Search the records for the string "root" and report how many lines contain it, with nothing else.

§ §

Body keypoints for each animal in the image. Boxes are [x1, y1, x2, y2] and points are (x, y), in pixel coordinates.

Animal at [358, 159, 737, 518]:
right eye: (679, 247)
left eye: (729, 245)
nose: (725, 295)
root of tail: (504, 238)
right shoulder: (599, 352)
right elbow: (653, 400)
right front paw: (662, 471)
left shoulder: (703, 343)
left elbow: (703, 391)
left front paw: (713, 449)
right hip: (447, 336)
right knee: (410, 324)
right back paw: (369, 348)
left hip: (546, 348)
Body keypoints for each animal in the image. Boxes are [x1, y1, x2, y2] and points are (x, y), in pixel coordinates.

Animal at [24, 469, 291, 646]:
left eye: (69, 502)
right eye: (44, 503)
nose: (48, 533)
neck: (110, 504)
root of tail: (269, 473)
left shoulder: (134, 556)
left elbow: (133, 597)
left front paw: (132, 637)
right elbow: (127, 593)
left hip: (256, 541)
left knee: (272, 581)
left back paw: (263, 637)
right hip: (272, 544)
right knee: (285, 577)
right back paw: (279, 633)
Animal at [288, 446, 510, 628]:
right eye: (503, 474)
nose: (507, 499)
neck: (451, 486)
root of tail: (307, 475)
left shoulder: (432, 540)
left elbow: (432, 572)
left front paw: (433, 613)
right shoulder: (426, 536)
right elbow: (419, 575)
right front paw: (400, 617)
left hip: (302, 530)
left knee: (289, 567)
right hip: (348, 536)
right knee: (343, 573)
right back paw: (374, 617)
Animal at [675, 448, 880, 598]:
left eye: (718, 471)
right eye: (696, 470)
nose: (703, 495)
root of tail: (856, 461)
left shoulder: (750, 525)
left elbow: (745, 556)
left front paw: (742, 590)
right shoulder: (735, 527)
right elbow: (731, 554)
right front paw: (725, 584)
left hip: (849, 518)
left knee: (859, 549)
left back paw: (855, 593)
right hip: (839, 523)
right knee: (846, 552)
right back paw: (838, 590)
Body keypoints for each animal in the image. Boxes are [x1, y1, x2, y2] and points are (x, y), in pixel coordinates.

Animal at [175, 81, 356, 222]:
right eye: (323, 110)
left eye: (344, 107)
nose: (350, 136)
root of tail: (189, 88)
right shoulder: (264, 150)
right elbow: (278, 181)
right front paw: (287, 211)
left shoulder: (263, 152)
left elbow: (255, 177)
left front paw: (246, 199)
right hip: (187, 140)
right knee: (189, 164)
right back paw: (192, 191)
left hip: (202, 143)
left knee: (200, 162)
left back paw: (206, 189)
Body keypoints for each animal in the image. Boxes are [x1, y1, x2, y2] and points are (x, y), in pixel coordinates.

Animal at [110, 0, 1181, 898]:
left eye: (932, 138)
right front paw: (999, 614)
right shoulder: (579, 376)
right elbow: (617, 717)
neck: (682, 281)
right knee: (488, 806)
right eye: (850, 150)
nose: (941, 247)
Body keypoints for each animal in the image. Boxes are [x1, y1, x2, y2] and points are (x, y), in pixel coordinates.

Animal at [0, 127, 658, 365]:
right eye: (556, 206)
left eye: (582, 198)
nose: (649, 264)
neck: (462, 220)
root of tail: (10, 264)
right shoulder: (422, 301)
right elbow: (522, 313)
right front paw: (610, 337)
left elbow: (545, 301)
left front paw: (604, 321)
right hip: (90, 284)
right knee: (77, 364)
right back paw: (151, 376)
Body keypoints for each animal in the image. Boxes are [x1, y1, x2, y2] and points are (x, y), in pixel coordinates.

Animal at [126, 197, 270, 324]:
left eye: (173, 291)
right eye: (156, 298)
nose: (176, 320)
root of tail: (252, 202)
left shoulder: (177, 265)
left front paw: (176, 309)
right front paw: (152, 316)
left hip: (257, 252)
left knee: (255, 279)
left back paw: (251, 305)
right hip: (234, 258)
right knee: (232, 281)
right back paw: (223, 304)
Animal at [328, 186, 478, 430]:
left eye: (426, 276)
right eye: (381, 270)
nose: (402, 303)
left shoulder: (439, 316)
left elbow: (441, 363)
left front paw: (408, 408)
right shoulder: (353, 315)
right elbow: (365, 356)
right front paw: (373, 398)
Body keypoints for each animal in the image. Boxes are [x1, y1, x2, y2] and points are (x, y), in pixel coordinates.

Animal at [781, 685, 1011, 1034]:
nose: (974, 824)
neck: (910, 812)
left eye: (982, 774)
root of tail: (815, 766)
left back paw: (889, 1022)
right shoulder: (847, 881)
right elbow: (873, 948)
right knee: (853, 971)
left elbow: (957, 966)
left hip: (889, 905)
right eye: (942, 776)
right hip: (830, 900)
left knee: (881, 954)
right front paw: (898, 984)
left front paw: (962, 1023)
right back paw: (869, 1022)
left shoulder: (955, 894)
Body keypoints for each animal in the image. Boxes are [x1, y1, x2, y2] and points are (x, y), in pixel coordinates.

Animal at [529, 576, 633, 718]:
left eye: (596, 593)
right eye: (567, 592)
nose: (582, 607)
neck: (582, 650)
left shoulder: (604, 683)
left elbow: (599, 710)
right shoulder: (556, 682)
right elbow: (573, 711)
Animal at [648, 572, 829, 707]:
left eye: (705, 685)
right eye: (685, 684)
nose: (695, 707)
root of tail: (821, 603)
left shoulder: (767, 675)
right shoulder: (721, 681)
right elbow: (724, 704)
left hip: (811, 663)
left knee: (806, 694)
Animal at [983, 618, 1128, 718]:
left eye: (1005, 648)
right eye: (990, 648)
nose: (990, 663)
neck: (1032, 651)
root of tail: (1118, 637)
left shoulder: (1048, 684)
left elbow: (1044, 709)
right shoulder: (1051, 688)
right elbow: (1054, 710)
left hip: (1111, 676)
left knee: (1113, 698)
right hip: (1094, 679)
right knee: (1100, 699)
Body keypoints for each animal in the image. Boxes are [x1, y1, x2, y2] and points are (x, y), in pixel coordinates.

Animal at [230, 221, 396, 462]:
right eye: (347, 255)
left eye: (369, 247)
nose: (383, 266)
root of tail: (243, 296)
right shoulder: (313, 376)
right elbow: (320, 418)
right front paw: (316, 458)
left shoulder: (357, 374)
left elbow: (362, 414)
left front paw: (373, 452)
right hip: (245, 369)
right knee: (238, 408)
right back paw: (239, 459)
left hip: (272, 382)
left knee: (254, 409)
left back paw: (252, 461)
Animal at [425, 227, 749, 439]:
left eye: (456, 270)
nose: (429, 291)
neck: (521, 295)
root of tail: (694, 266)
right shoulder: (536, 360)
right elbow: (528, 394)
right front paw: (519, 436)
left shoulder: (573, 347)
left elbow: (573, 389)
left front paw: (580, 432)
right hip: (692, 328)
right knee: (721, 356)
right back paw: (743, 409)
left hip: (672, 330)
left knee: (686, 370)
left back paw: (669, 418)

§ §

Expected answer
12